_GOAL_
Format every line of text in the data below as a numbered list, skipping any blank lines and leaving the pictures out.

_DATA ROWS_
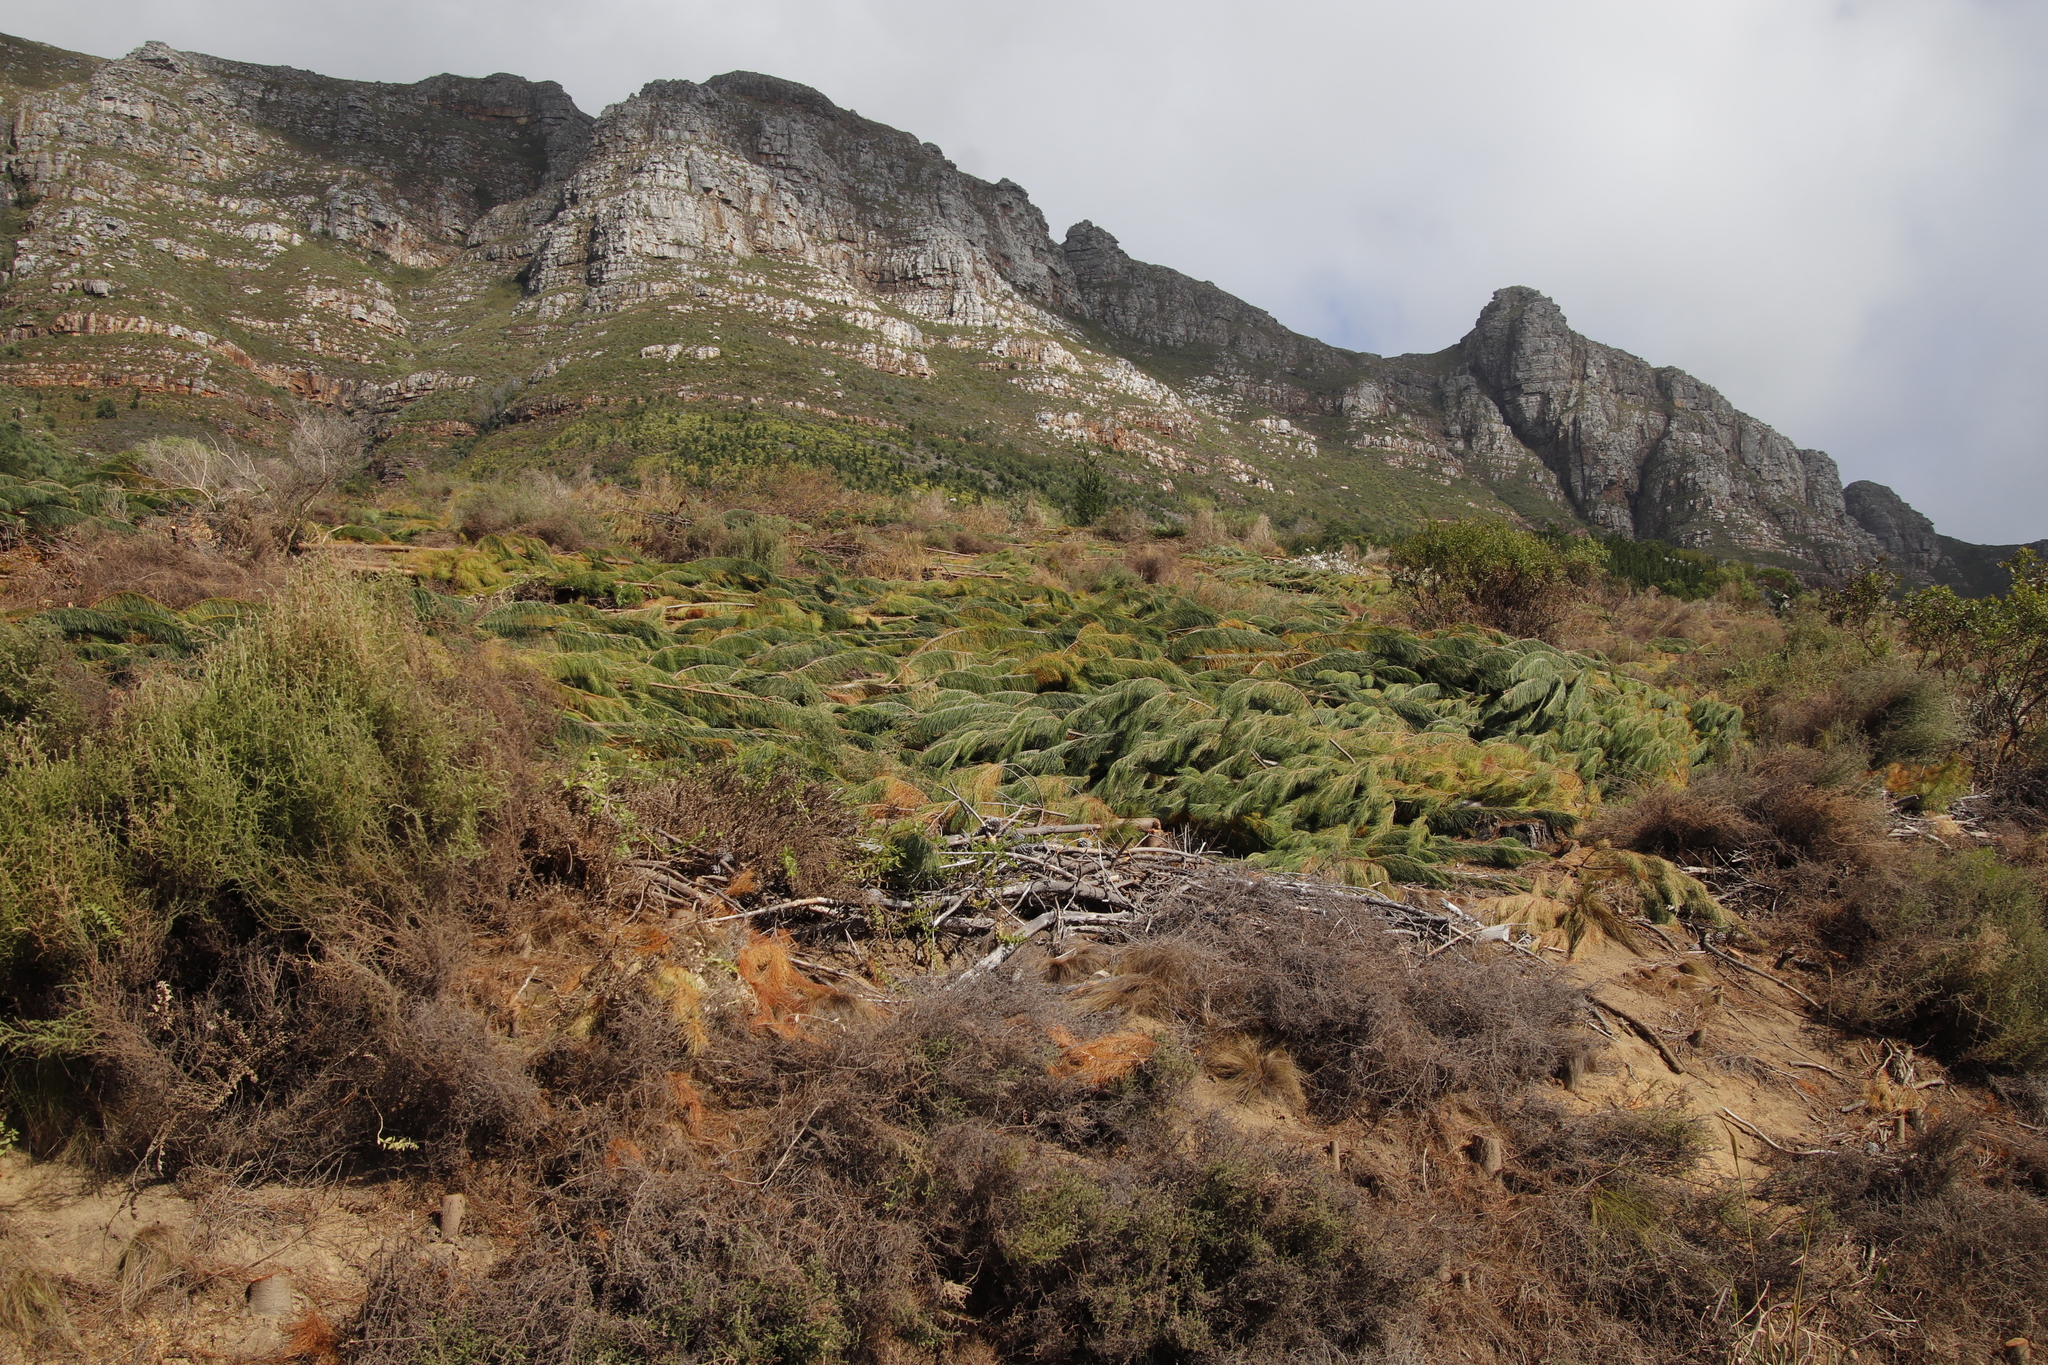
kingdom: Plantae
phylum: Tracheophyta
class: Pinopsida
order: Pinales
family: Pinaceae
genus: Pinus
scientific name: Pinus radiata
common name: Monterey pine
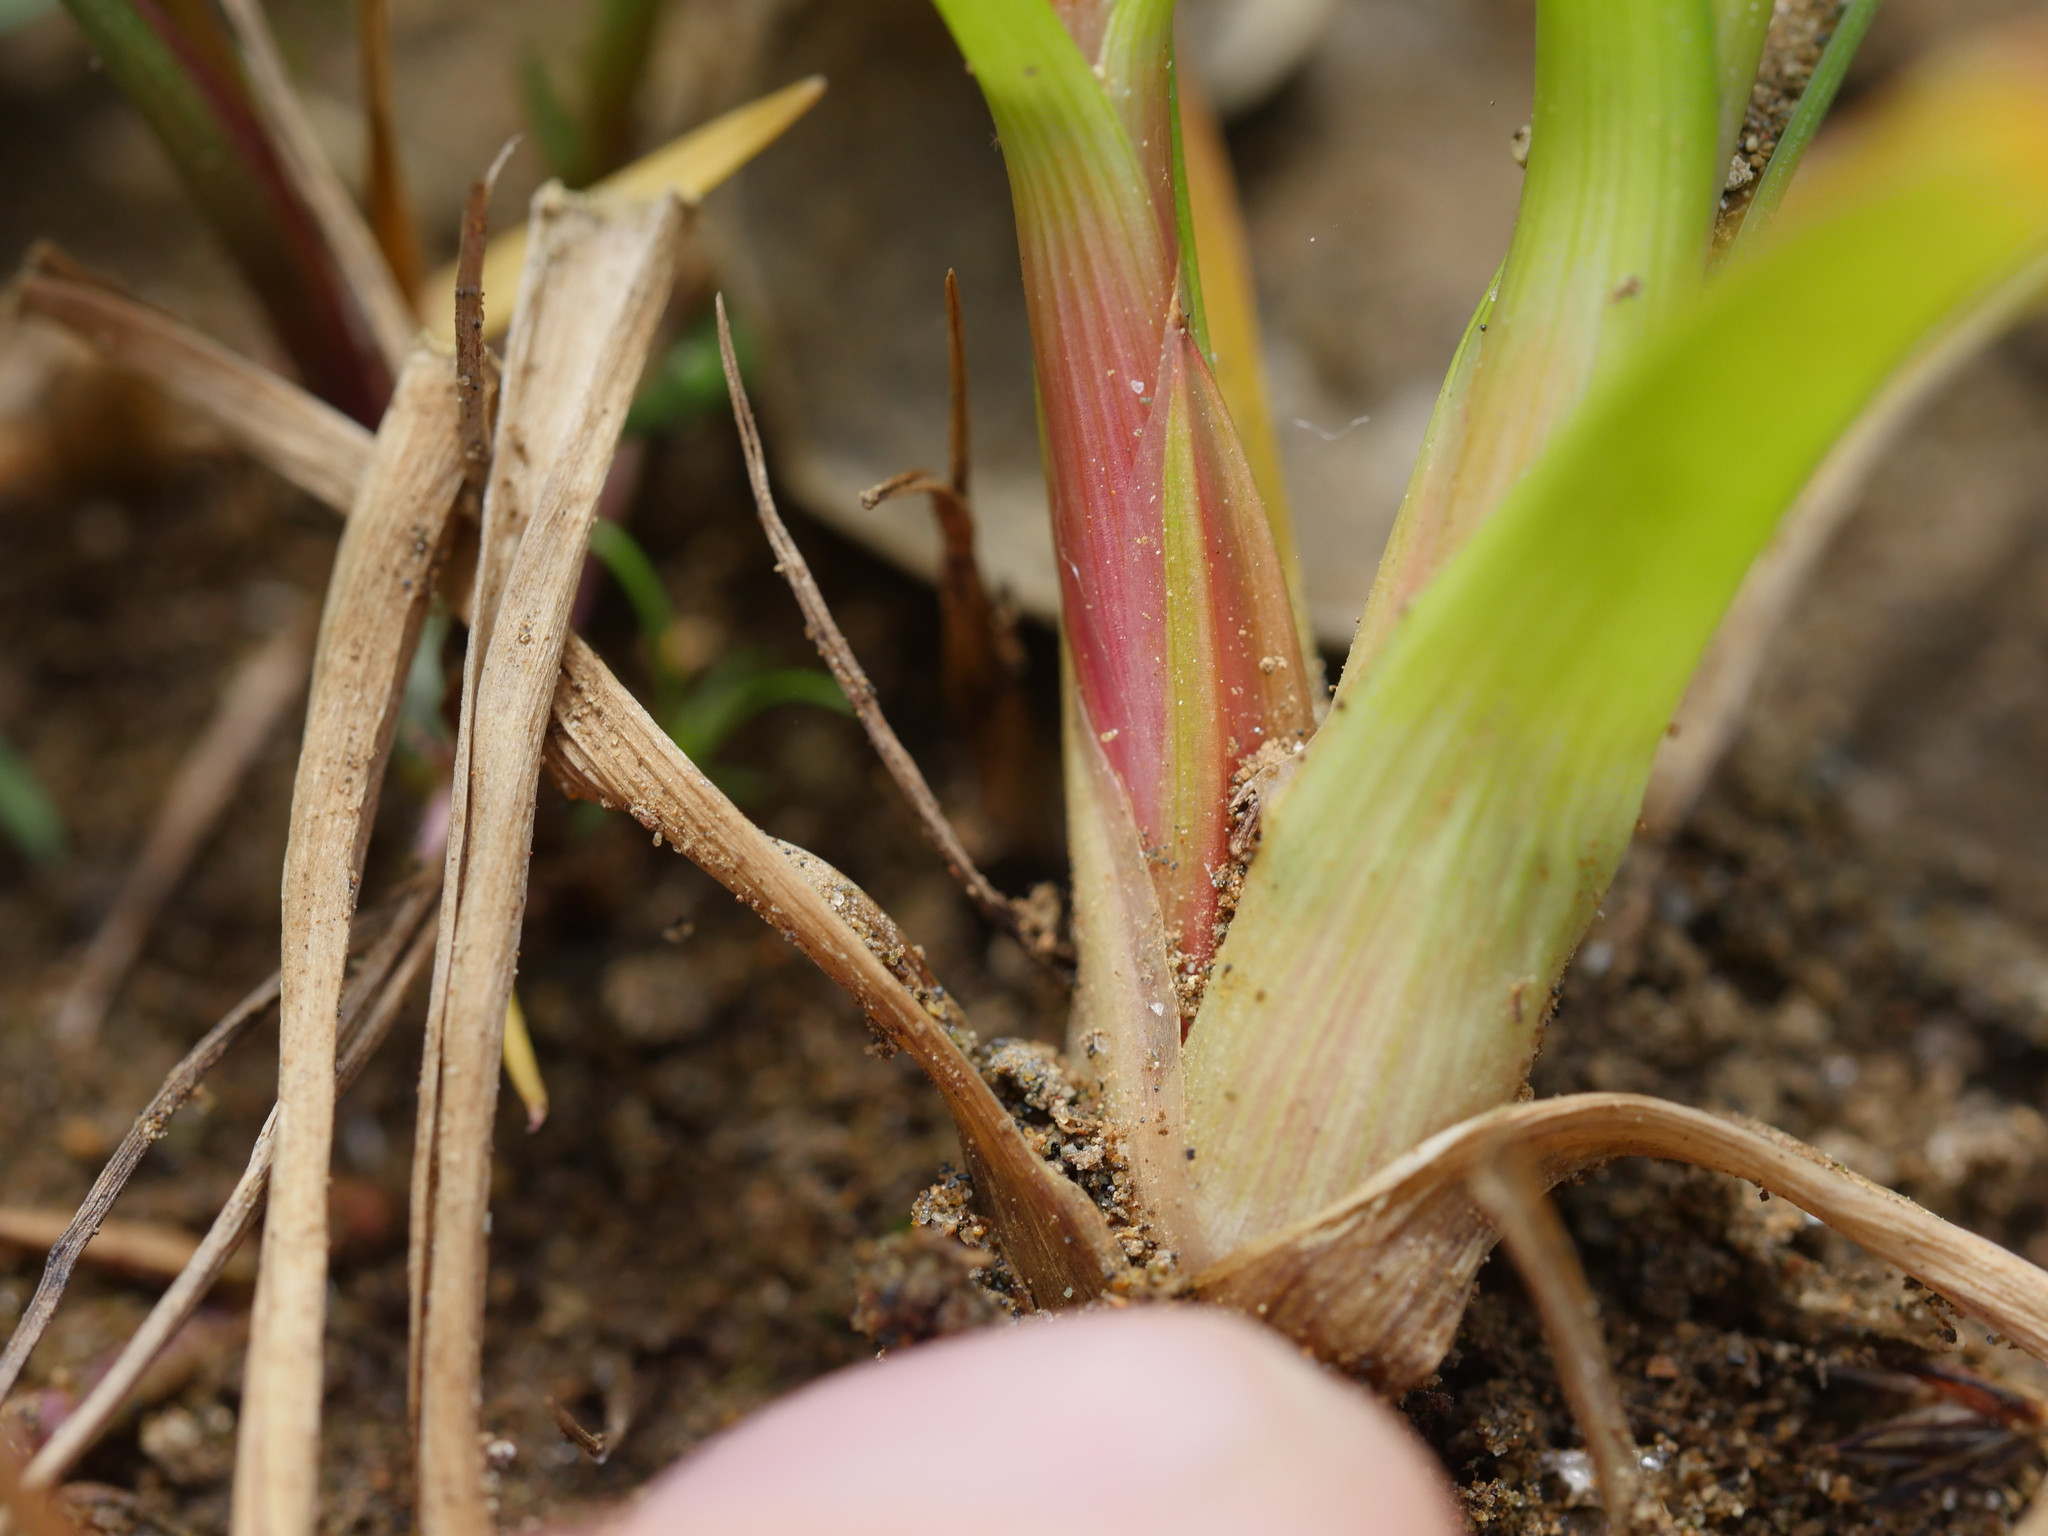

_FINAL RESULT_
1. kingdom: Plantae
2. phylum: Tracheophyta
3. class: Pinopsida
4. order: Pinales
5. family: Pinaceae
6. genus: Pinus
7. scientific name: Pinus radiata
8. common name: Monterey pine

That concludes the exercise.